▸ **REQUIRED ACTIONS**:
[A] In the blog post about memory reordering, what is the title of the paper by Sebastian Burckhardt that formalizes the CLR 2.0 memory model?
[B] List every circumstance that the blog post about memory reordering gives for how instruction streams from two processors could end up merged.
[C] Reproduce the section of the blog post about memory reordering that begins with the words containing "The key to modeling" and ends with "a great job.".

A while back, I made a big stink about what appeared to be the presence of illegal load-load reorderings in Intel’s IA32 memory model. They specifically claim this is impossible in their documentation. Well, last week I was chatting with a colleague, Sebastian Burckhardt, about this disturbing fact. And it turned out he had recently written a paper that formalizes the CLR 2.0 memory model, and in fact treats this phenomenon with a great deal of rigor:
Verifying Compiler Transformations for Concurrent Programs http://research.microsoft.com/pubs/76524/tr-2008-171-latest-03-11-09.pdf
To jog your memory, the problematic example is
X = 1;
r0 = X;
r1 = Y;
where both X and Y are shared memory locations, and r0 and r1 are processor registers. According to Intel’s IA32 memory model, two loads to different locations cannot reorder. But it is completely possible for the load of X to be satisfied out of the store buffer, and for r1=Y to pass the store (thereby also passing the load r0=X). This is a standard Dekker reordering, but the usual example consists of just { X = 1; r1 = Y }.
The key to modeling this is to turn an adjacent store-load affecting the same location into a single instruction. Therefore, the above becomes something like:
r0 = 1;
X = r0;
r1 = Y;
Now it becomes entirely clear what has gone wrong. I have yet to see a clear description of this phenomenon, but Sebastian’s paper does a great job.
During the discussion, Sebastian showed me another disturbing four processor example:
P0 P1 P2 P3
== == == ==
X = 1; r0 = X; Y = 1; s0 = X;
r1 = Y; s1 = Y;
Is it possible, after all four processors complete, that { r0 == 1, r1 == 0 } and { s0 == 0, s1 == 1 }? This seems ridiculous, given a memory model where loads cannot reorder. It seems that no serializable execution should lead to this. But let’s look at one problematic interleaving. First, we merge the instruction stream on P0 with P1, and also P2 with P3. This effect could occur if these writes are in functions that end up running on the same processor, or running on a machine that shares functional units (like hyperthreading), hierarchies that share a cache, and so on. We end up with:
P0/P1 P2/P3
===== =====
X = 1 Y = 1;
r0 = X; s0 = X;
r1 = Y; s1 = Y;
Now let’s permute these with the new rule introduced above in mind:
P0/P1 P2/P3
===== =====
r0 = 1; s0 = X;
r1 = Y; s1 = 1;
X = r0; Y = s1;
At this point, it should be obvious what the problematic reordering would be. Let’s continue merging these into a single execution order:
P0/P1/P2/P3
===========
r0 = 1; // #1
r1 = Y; // #0
s0 = X; // #0
s1 = 1; // #1
X = r0; // #1
Y = r1; // #1
The outcome? { r0 == 1, r1 == 0 } and { s0 == 0, s1 == 1 }. Whoops.
I have yet to observe this happening in practice, but models that permit store buffer forwarding are fundamentally vulnerable to this reordering. The solution here is the same as with Dekker. Marking the volatiles is insufficient: you need to insert full memory fences between the store-load adjacent pairs.

▸ **SOURCE MATERIAL**:
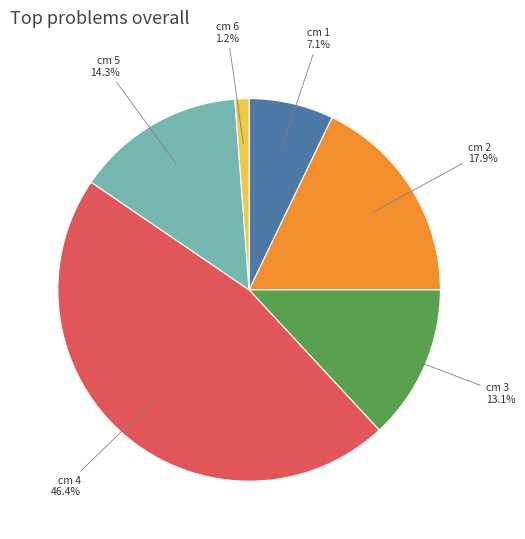

To the nearest percent, what is the combined percentage of cm 6 and cm 5?

15%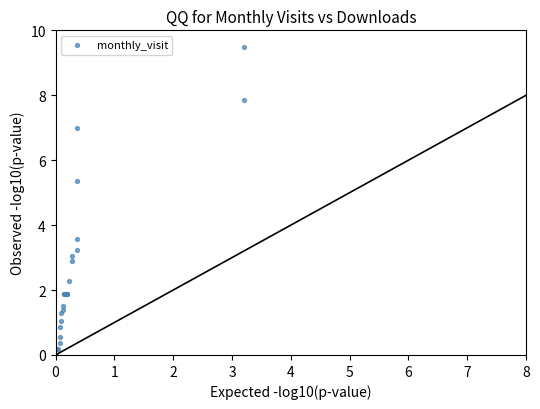

What Y value in the scatter plot is closest to 4?

3.6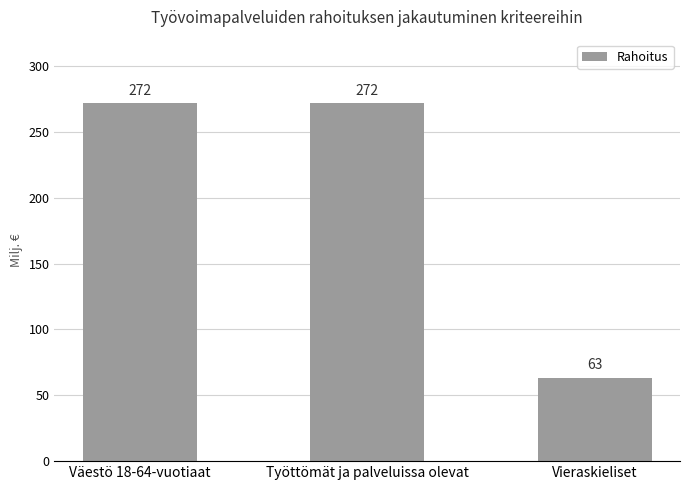

Is it true that the value at Vieraskieliset is 99882744?

False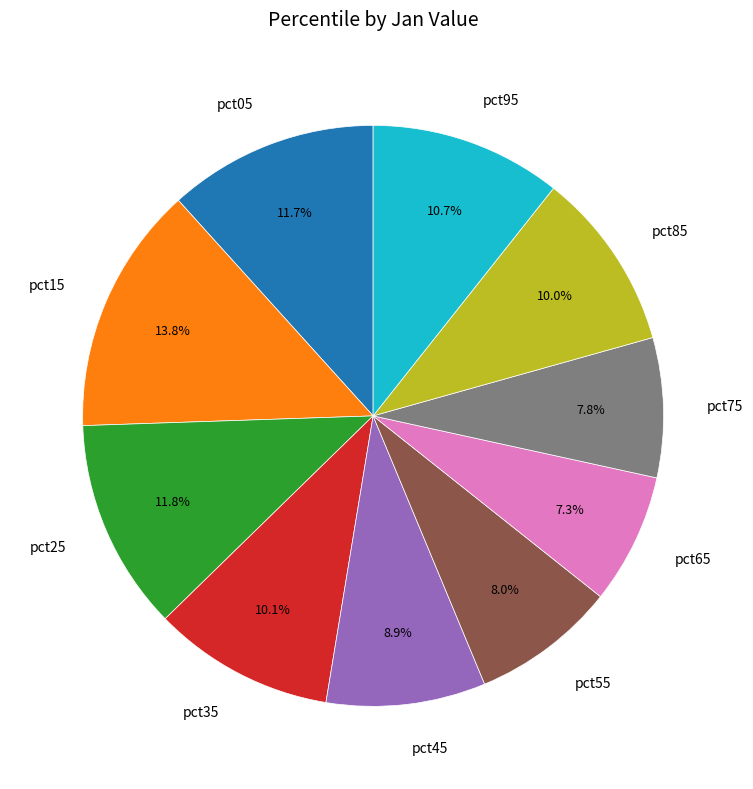

Count the number of slices in the pie.

10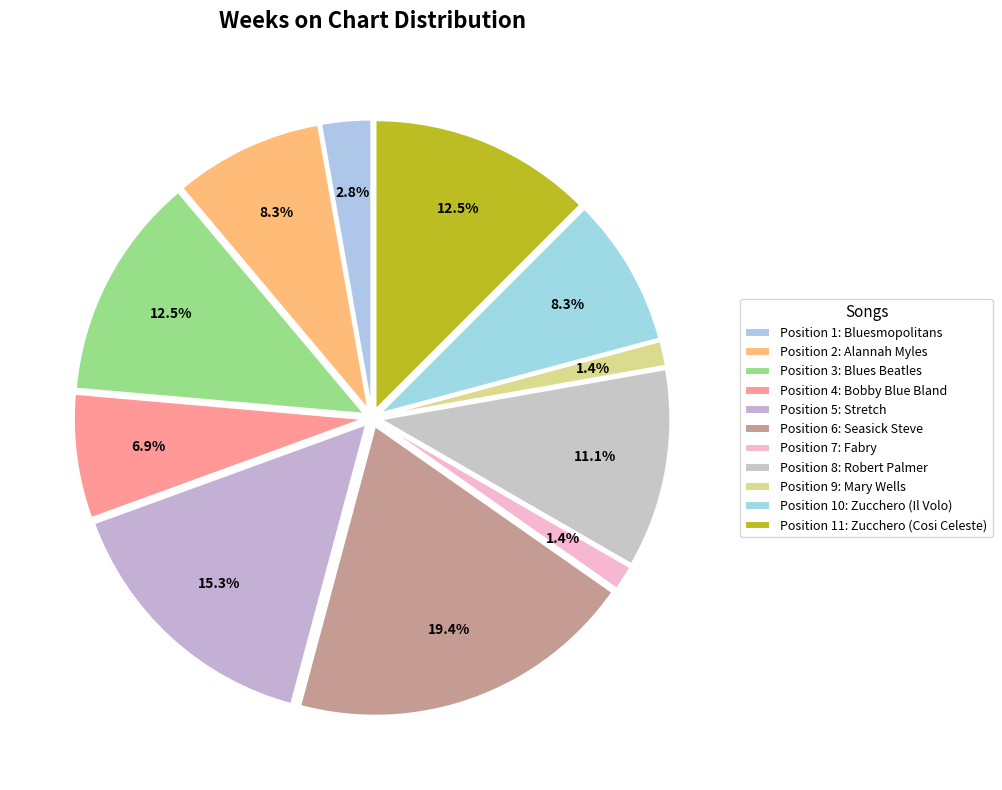

To the nearest percent, what is the difference between the largest and smallest slice percentages?

18%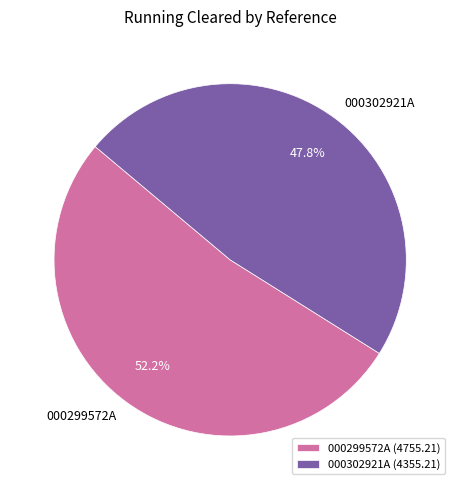

Count the number of slices in the pie.

2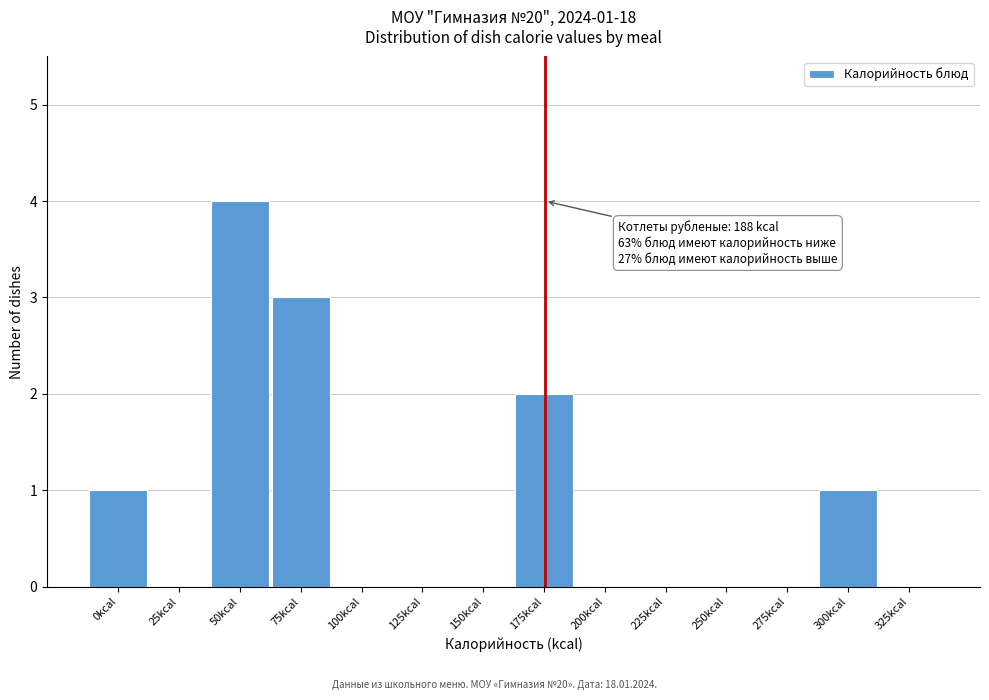

Reading left to right, what are all the values shown in this chart?

0kcal=1	25kcal=0	50kcal=4	75kcal=3	100kcal=0	125kcal=0	150kcal=0	175kcal=2	200kcal=0	225kcal=0	250kcal=0	275kcal=0	300kcal=1	325kcal=0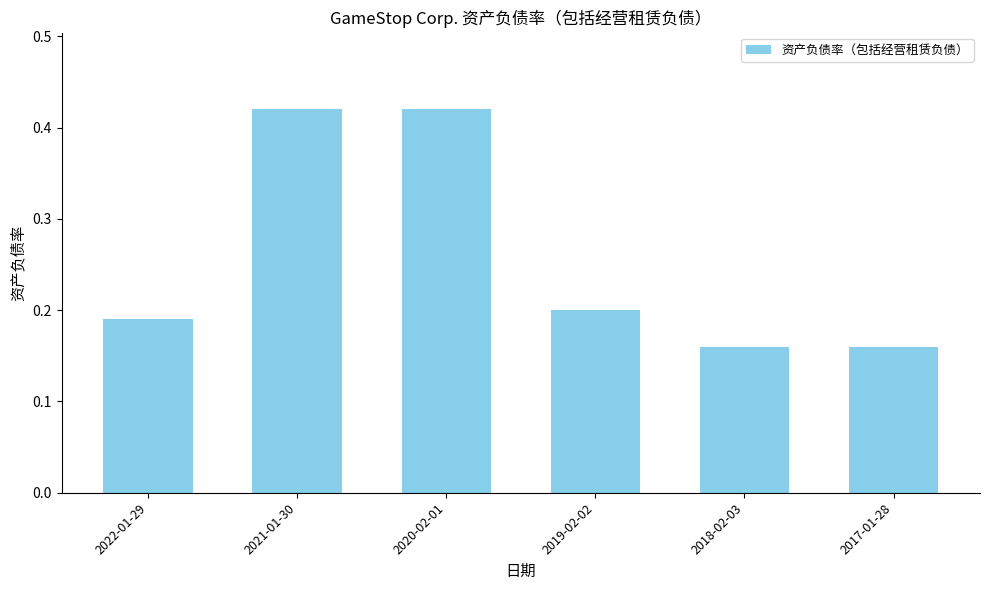

Count the values in the range 0 to 1.

6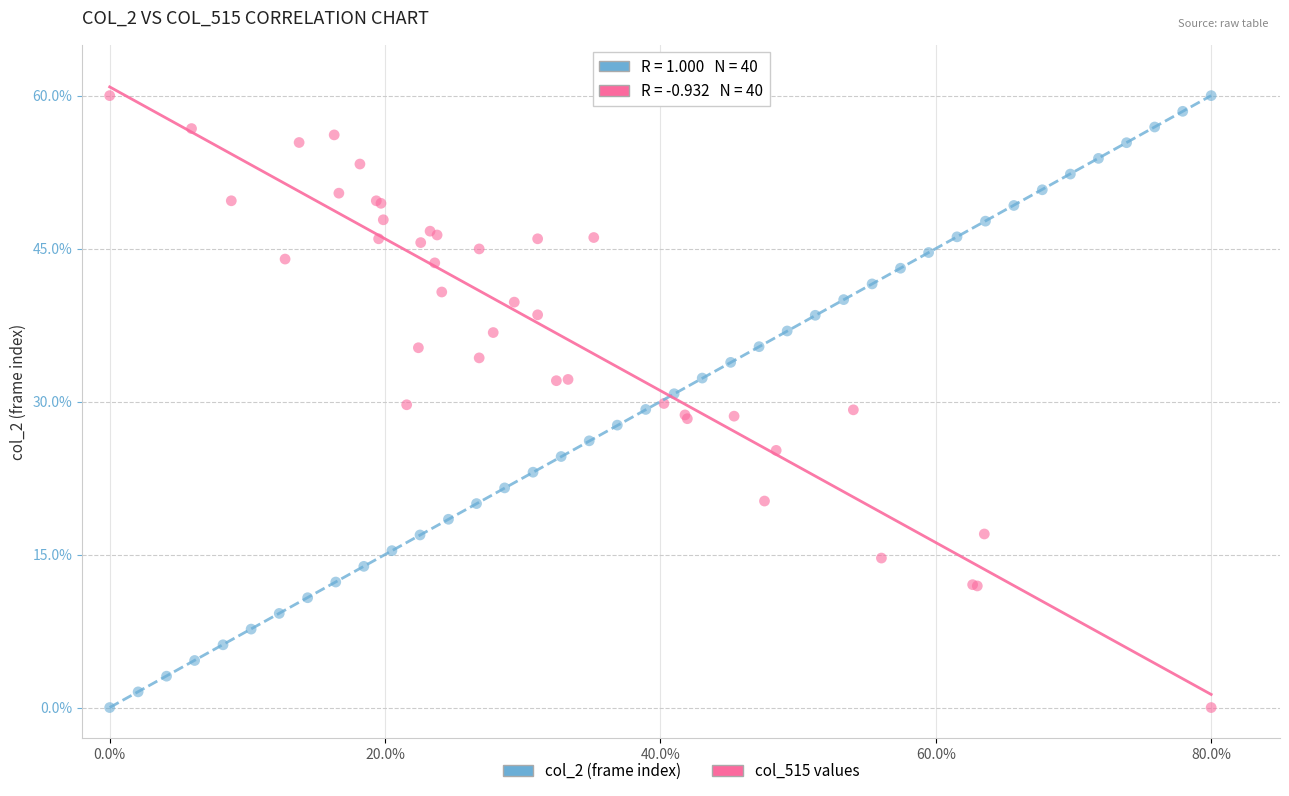

What are all the series names shown in the legend?

col_2 (frame index), col_515 values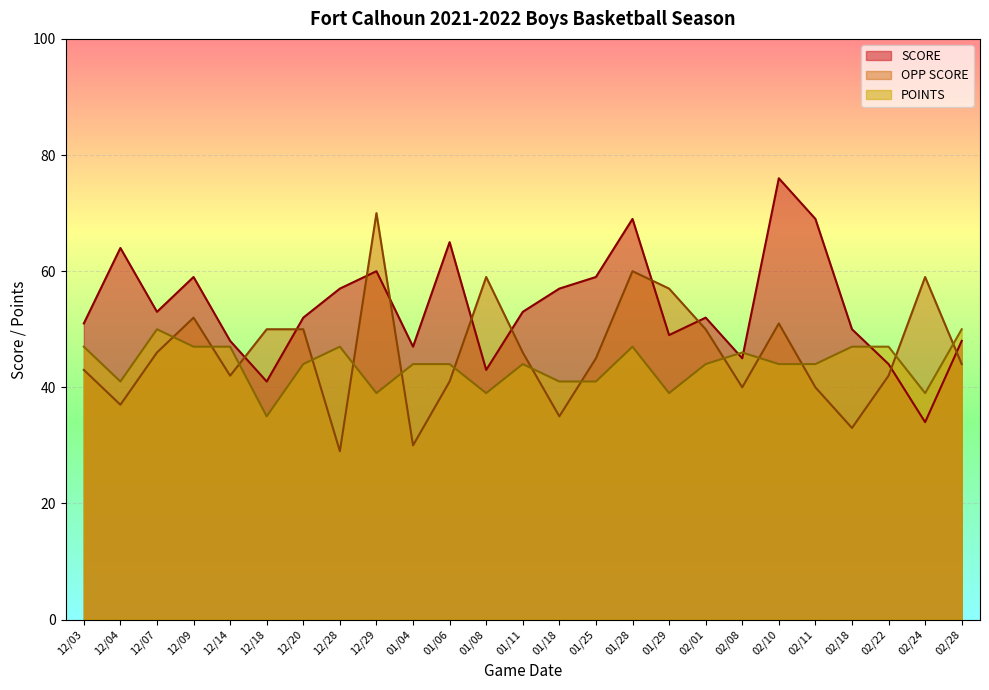

What value does the SCORE series have at 12/18?

41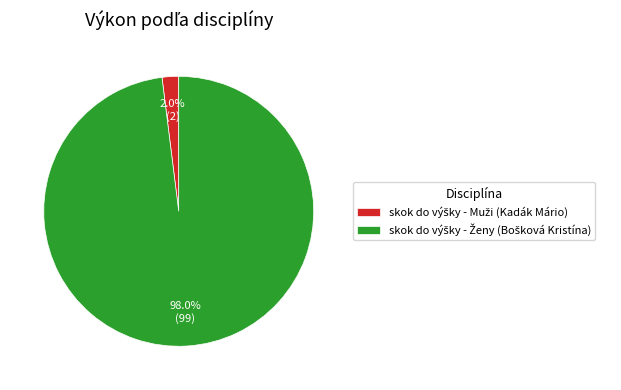

Does any single category account for the majority?

Yes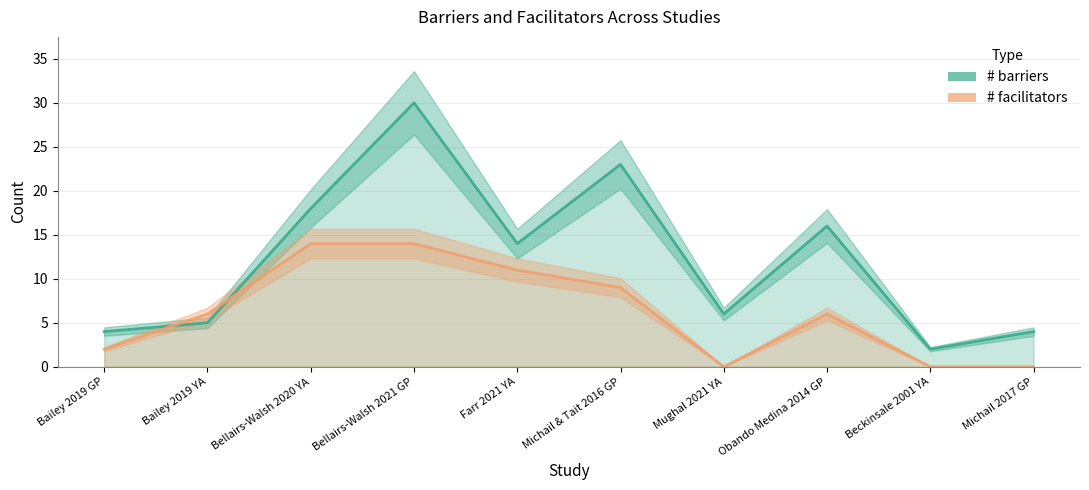

Reading left to right, transcribe all the data shown in this chart.

# barriers: 4	5	18	30	14	23	6	16	2	4
# facilitators: 2	6	14	14	11	9	0	6	0	0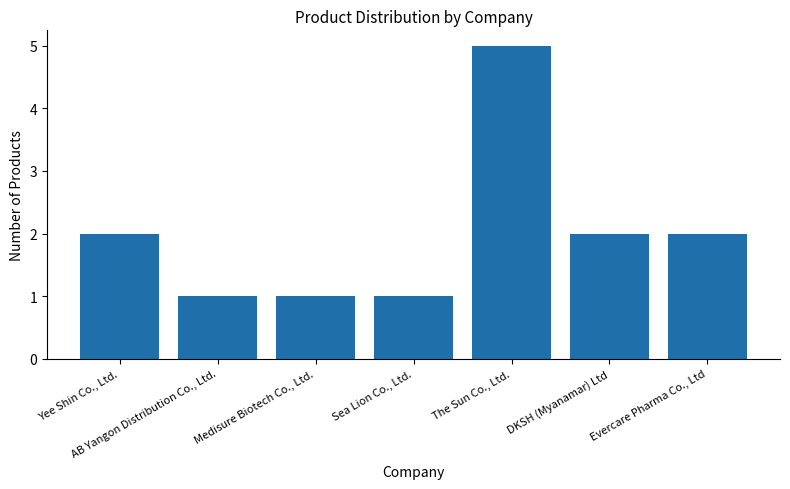

What is the approximate value at Sea Lion Co., Ltd.?

1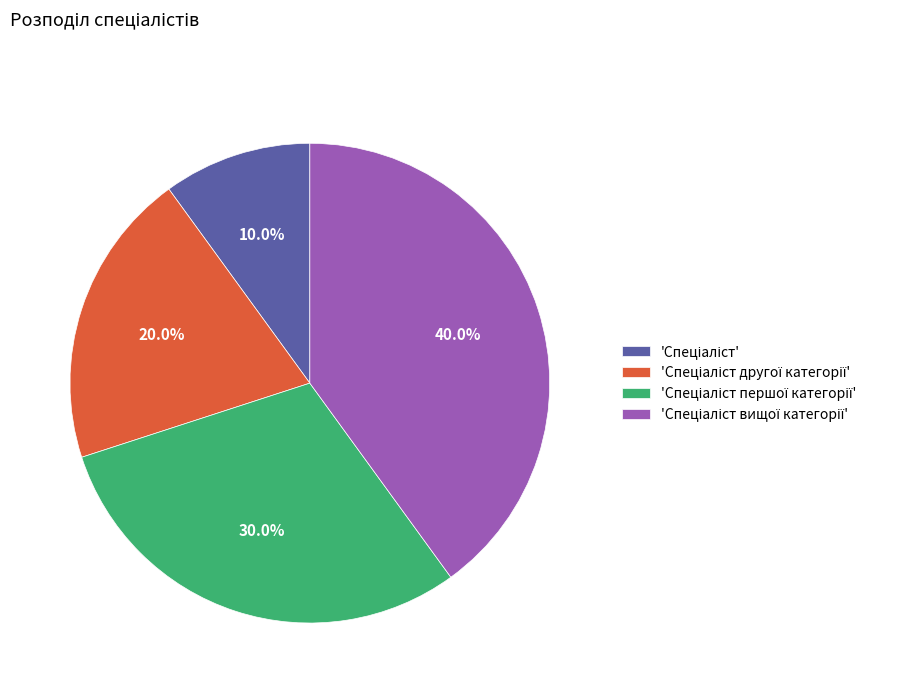

Does any single category account for the majority?

No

▸ **PER-TASK ANSWERS**:
[A] Verifying Compiler Transformations for Concurrent Programs

[B]
- The writes are in functions that end up running on the same processor.
- The code runs on a machine that shares functional units (like hyperthreading).
- The code runs on hierarchies that share a cache.

[C]
The key to modeling this is to turn an adjacent store-load affecting the same location into a single instruction. Therefore, the above becomes something like:
r0 = 1;
X = r0;
r1 = Y;
Now it becomes entirely clear what has gone wrong. I have yet to see a clear description of this phenomenon, but Sebastian’s paper does a great job.